Anti-Semitic graffiti that was discovered on the side of a freeway north of Toronto on Sept. 1.

That came despite claims that “Islamophobia” is growing in Canada and after Parliament passed Motion M-103, which condemned Islamophobia.

Muslims were the victims of 139 incidents in 2016 – 10 per cent of all hate crimes.

“While Canada remains one of the best countries in the world to be a minority, anti-Semitism and hate in all forms persist at the margins of society,” said Shimon Fogel, CEO of the Centre for Israel and Jewish Affairs. “We are alarmed by the overall increase in hate crime, the increasingly violent nature of these crimes and the spike in incidents targeting the Jewish community.

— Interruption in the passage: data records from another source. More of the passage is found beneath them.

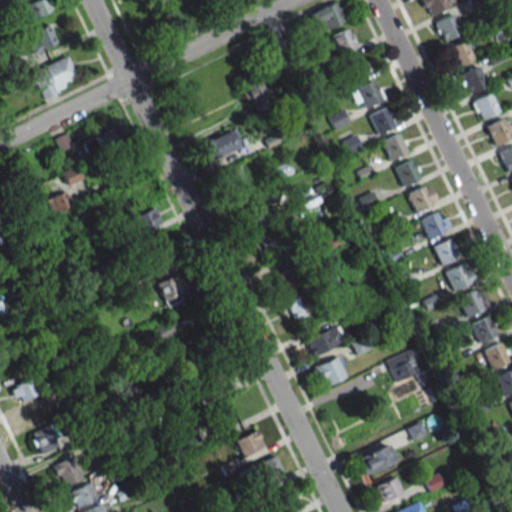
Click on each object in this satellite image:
building: (1, 1)
building: (431, 5)
building: (32, 9)
building: (326, 15)
building: (444, 27)
building: (41, 38)
building: (341, 41)
building: (458, 52)
building: (352, 68)
road: (145, 72)
building: (52, 76)
building: (470, 79)
building: (255, 93)
building: (364, 94)
building: (482, 105)
building: (335, 118)
building: (378, 120)
building: (496, 131)
building: (106, 140)
road: (443, 141)
building: (221, 143)
building: (349, 144)
building: (391, 145)
building: (505, 156)
building: (281, 170)
building: (404, 172)
building: (69, 174)
building: (234, 181)
building: (510, 181)
building: (419, 197)
building: (56, 201)
building: (332, 212)
building: (145, 219)
building: (431, 223)
building: (266, 240)
building: (442, 251)
road: (212, 255)
building: (159, 261)
building: (454, 277)
building: (284, 278)
building: (167, 291)
building: (470, 301)
building: (298, 305)
building: (1, 313)
building: (480, 329)
building: (321, 339)
building: (167, 342)
building: (358, 344)
building: (493, 355)
building: (398, 364)
building: (12, 365)
building: (327, 371)
building: (211, 375)
building: (503, 381)
building: (22, 390)
building: (509, 405)
building: (35, 414)
building: (42, 440)
building: (247, 442)
building: (373, 458)
building: (267, 466)
building: (63, 471)
road: (11, 488)
building: (386, 488)
building: (79, 495)
building: (409, 507)
building: (93, 509)
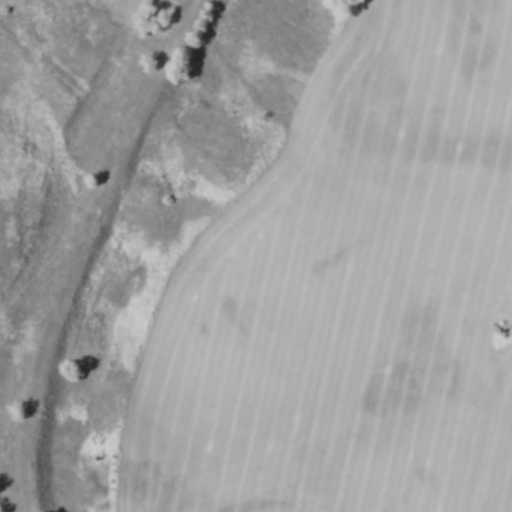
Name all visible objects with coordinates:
crop: (352, 296)
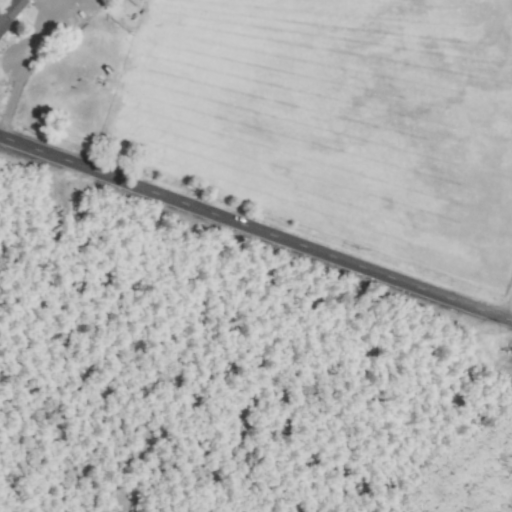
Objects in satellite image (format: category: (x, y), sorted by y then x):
building: (8, 9)
road: (18, 78)
road: (255, 229)
road: (511, 318)
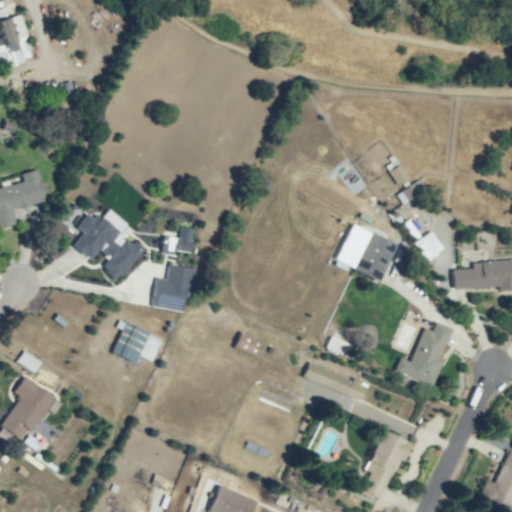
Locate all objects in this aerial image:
building: (11, 28)
road: (430, 40)
building: (12, 41)
building: (23, 46)
road: (317, 77)
building: (395, 174)
building: (404, 186)
building: (18, 195)
building: (19, 196)
building: (174, 241)
building: (103, 242)
building: (428, 243)
building: (426, 246)
building: (104, 247)
building: (361, 251)
building: (369, 254)
building: (483, 275)
building: (484, 275)
building: (143, 282)
building: (169, 288)
road: (9, 295)
building: (127, 342)
building: (132, 343)
building: (246, 344)
building: (247, 345)
building: (335, 346)
building: (335, 347)
building: (63, 348)
building: (424, 355)
road: (503, 355)
building: (421, 356)
building: (25, 361)
building: (42, 379)
building: (331, 380)
building: (332, 381)
building: (24, 407)
building: (22, 410)
road: (457, 438)
building: (381, 462)
building: (380, 465)
building: (20, 471)
building: (498, 486)
building: (497, 488)
building: (226, 501)
building: (227, 501)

“We continue to urge federal, provincial and municipal governments to take four practical steps to combat these disturbing trends: establish uniform guidelines for gathering and publishing hate crime and hate incident data; ensure police forces have dedicated hate crime units; create training programs to ensure more consistent and effective enforcement of hate speech laws; and launch new measures to monitor and counter the spread of hate propaganda, which often foreshadows violent radicalization.”

A pro-Nazi poster found at the University of British Columbia.

Avi Benlolo, CEO of the Friends of the Simon Wiesenthal Center, said that “the Jewish community has always been the target of anti-Semitic and hateful attacks – often through vandalism, graffiti and hate speech – despite making up just over one per cent of the Canadian population.

“Just this past month, we have witnessed swastikas being drawn on numerous buildings and even in front of a Jewish school north of Toronto, neo-Nazi posters found on university campuses and the words ‘Heil Hitler’ drawn on a university chalkboard. With the increase in extremist activity on our streets, it is more important than ever that we commit to not allowing anti-Semitism to fester and not allow anti-Semitic groups to hide behind false narratives.”